MATERIALS PROVIDED =
+ + + +

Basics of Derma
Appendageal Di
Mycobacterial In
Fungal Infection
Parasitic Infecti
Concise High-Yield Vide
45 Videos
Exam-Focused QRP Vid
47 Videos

+ + + +

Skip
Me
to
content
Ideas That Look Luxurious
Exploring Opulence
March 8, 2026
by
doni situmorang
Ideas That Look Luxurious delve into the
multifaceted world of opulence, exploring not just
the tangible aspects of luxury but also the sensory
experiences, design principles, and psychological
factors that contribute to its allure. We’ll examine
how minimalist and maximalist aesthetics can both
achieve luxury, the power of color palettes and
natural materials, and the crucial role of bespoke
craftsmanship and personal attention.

+ + + +

PROBLEM REQUIREMENTS = Looking at the data above, return every line from the one with "factors that contribute" down to the one with "craftsmanship and personal attention.", exactly and inclusively.

ANSWER =
factors that contribute to its allure. We’ll examine
how minimalist and maximalist aesthetics can both
achieve luxury, the power of color palettes and
natural materials, and the crucial role of bespoke
craftsmanship and personal attention.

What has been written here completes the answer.